- INSTRUCTIONS TO FOLLOW -
All lines with the word "Numbers" in the material below are required.

- MATERIAL PROVIDED -
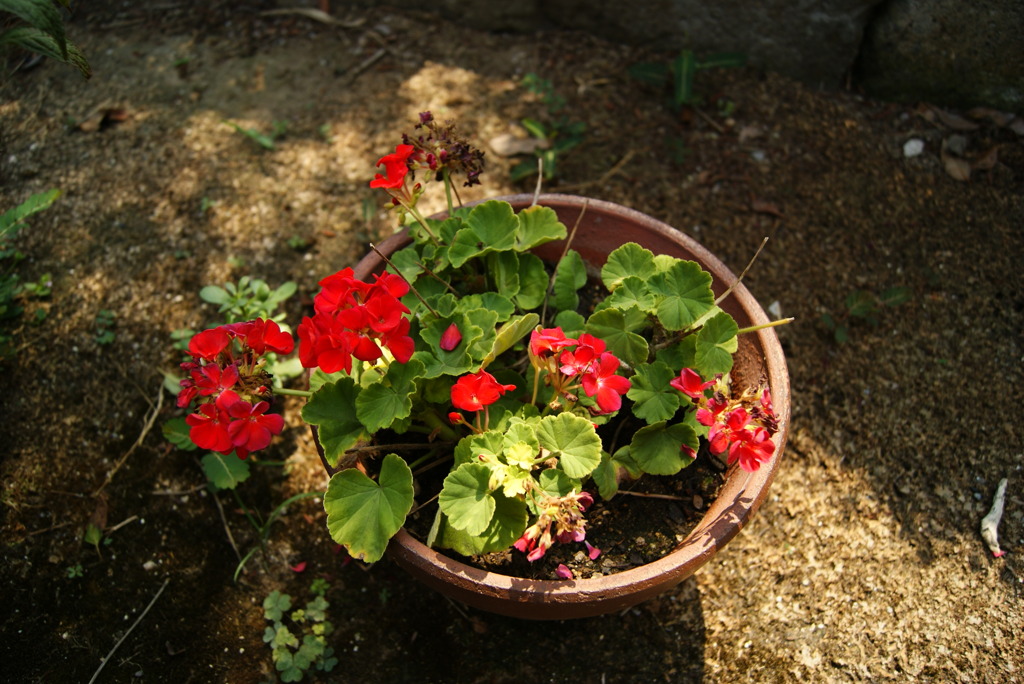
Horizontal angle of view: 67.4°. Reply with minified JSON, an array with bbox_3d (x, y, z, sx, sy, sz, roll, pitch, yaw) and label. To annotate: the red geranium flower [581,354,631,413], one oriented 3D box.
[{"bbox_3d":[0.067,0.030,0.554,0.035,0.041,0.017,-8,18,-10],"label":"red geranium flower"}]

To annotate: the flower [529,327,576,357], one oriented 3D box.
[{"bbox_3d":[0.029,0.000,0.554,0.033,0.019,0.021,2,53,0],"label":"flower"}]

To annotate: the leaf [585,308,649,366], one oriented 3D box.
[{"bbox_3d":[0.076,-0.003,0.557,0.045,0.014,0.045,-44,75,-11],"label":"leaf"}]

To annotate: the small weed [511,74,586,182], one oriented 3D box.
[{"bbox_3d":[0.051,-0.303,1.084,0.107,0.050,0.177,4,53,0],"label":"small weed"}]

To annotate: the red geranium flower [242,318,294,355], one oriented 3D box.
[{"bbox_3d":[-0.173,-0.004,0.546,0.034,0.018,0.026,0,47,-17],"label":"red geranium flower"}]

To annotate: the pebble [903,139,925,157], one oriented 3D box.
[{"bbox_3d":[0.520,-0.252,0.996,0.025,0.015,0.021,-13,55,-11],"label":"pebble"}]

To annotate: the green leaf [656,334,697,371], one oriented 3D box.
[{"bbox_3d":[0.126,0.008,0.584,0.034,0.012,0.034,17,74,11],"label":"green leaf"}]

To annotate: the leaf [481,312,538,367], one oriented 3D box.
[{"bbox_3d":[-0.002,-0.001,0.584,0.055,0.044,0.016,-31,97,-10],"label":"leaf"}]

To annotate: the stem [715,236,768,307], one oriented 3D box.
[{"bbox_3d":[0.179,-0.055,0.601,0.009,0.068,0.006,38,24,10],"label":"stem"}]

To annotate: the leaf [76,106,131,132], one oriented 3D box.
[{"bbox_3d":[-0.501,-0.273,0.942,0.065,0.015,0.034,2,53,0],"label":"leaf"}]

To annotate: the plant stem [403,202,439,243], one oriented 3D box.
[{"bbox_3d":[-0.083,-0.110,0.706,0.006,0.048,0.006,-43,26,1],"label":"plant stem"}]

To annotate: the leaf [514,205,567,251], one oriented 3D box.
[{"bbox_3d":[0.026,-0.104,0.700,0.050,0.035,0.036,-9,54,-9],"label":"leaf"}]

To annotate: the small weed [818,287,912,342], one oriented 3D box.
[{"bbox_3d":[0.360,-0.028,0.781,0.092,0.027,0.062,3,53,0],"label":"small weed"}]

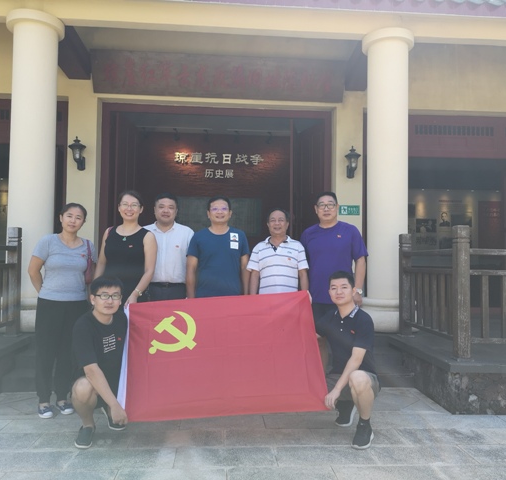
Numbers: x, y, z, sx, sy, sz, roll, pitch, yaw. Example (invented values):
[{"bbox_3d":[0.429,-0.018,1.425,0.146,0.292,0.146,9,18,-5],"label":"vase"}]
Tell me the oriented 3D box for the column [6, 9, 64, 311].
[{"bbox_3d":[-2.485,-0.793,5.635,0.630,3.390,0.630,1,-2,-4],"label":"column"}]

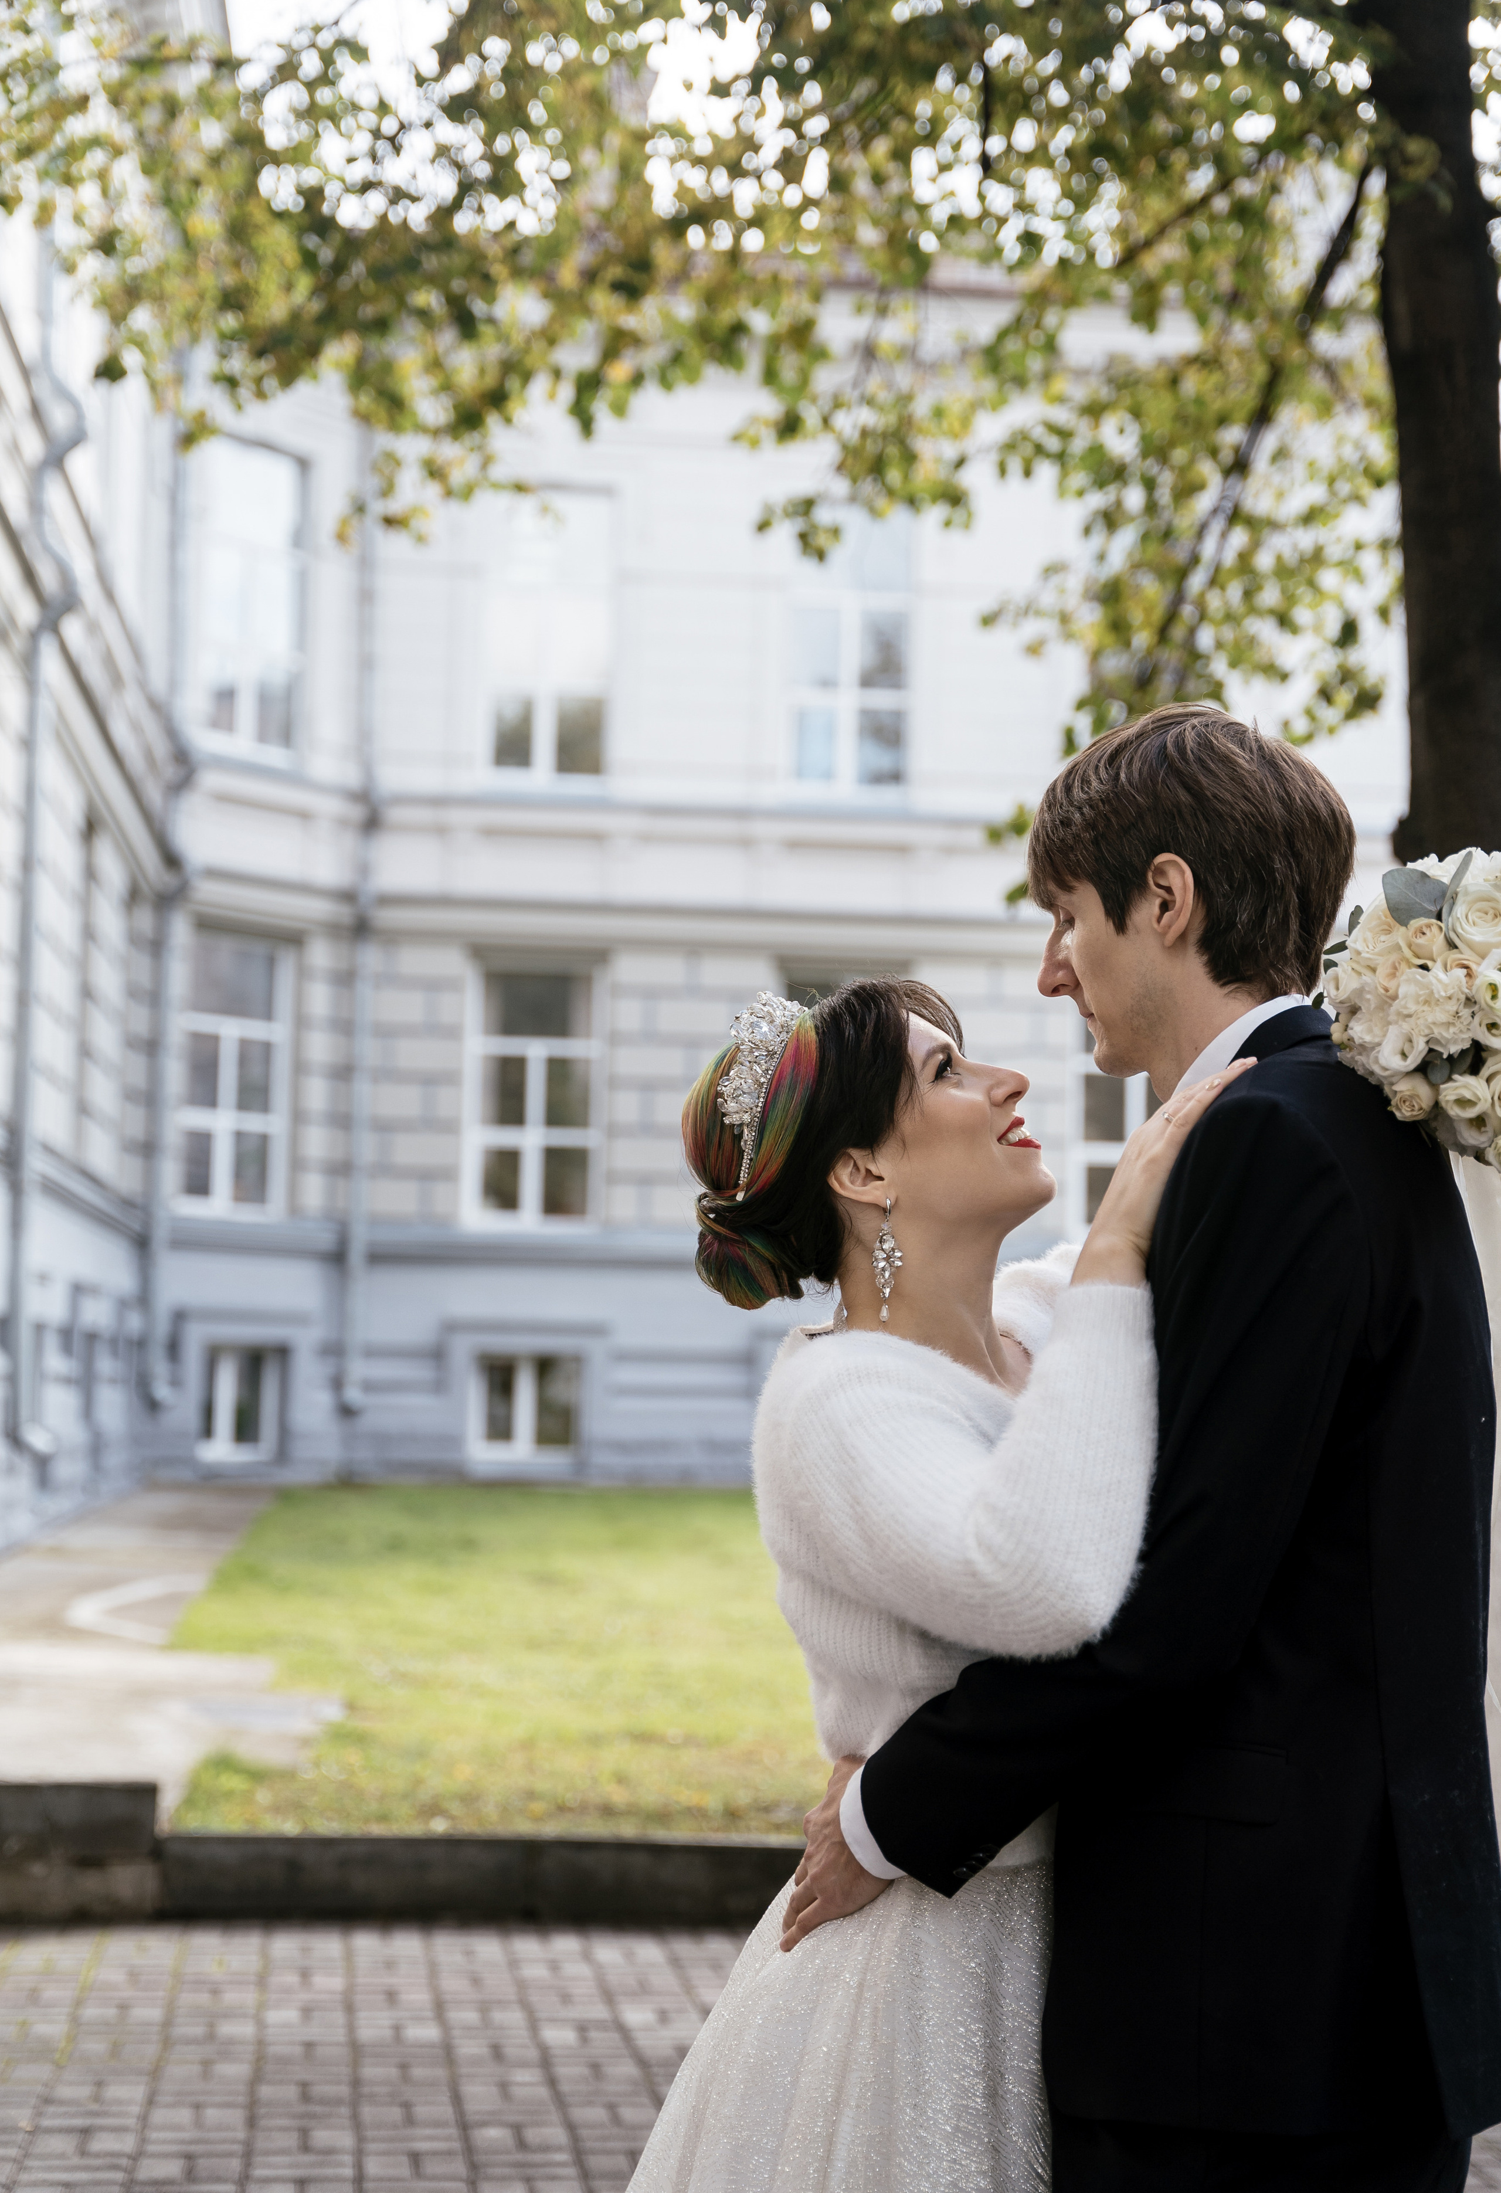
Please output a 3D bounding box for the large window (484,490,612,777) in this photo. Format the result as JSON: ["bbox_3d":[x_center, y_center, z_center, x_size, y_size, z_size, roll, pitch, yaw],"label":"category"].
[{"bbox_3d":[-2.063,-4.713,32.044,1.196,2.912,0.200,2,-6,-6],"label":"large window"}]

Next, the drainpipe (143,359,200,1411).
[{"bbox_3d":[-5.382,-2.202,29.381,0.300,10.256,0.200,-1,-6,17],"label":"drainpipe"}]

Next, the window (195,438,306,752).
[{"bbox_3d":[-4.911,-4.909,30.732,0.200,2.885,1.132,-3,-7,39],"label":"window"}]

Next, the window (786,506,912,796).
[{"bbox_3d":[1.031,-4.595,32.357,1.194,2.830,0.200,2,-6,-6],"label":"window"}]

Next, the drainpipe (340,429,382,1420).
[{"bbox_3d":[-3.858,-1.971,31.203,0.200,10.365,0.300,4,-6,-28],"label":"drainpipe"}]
---
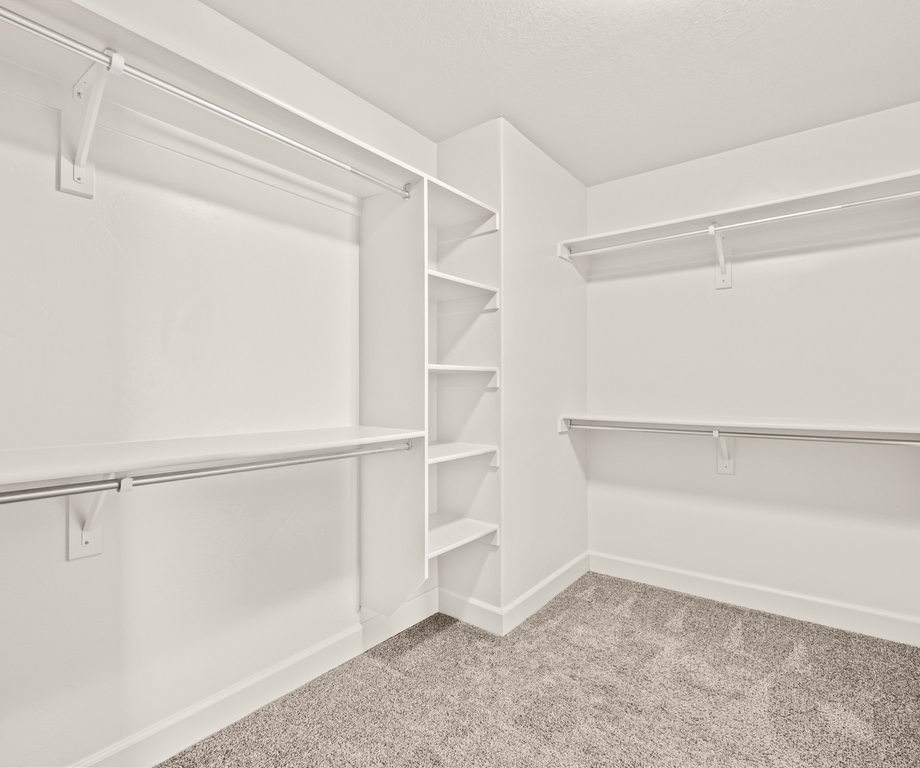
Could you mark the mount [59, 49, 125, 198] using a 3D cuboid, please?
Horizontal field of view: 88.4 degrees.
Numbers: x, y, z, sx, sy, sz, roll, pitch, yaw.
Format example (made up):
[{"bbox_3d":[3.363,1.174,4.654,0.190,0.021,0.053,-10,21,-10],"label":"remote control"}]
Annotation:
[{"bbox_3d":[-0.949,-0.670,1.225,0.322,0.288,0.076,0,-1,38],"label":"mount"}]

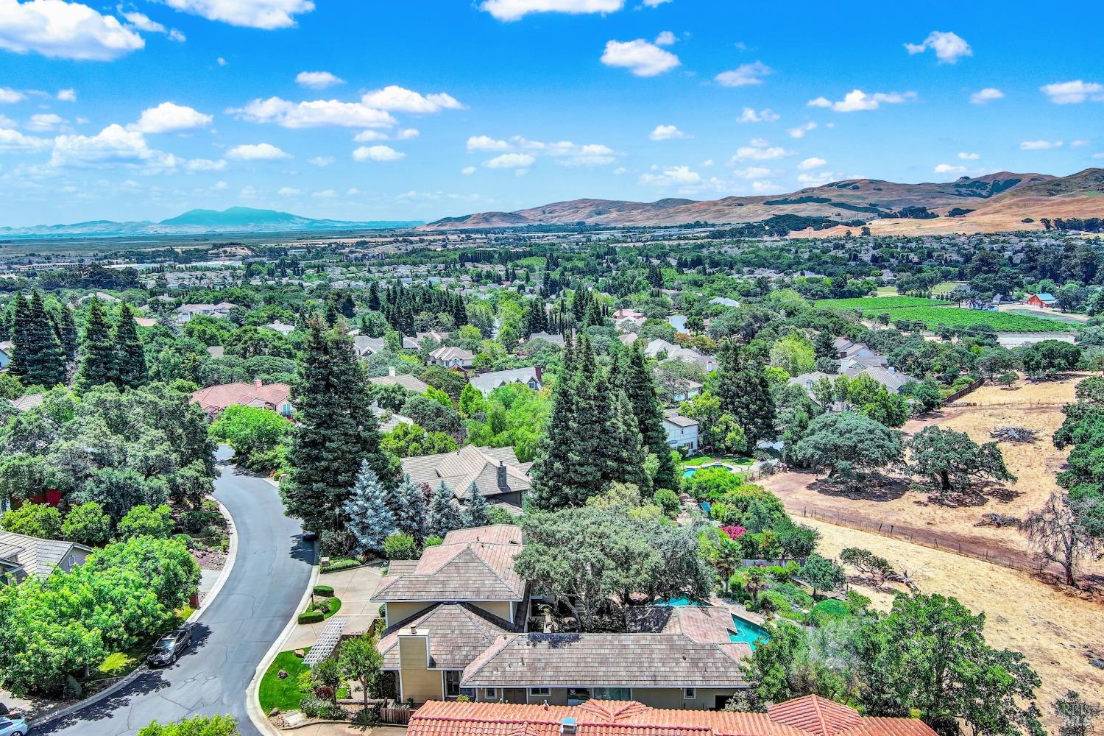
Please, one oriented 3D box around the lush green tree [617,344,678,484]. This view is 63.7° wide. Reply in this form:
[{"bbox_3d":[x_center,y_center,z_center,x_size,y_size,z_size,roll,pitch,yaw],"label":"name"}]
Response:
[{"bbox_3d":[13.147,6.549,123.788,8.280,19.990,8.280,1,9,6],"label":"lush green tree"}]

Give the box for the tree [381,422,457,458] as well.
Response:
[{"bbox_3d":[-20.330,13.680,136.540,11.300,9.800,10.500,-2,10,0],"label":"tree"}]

- EXERCISE RESULT -
Numbers: x, y, z, sx, sy, sz, roll, pitch, yaw. Example (invented values):
Numbers: x, y, z, sx, sy, sz, roll, pitch, yaw.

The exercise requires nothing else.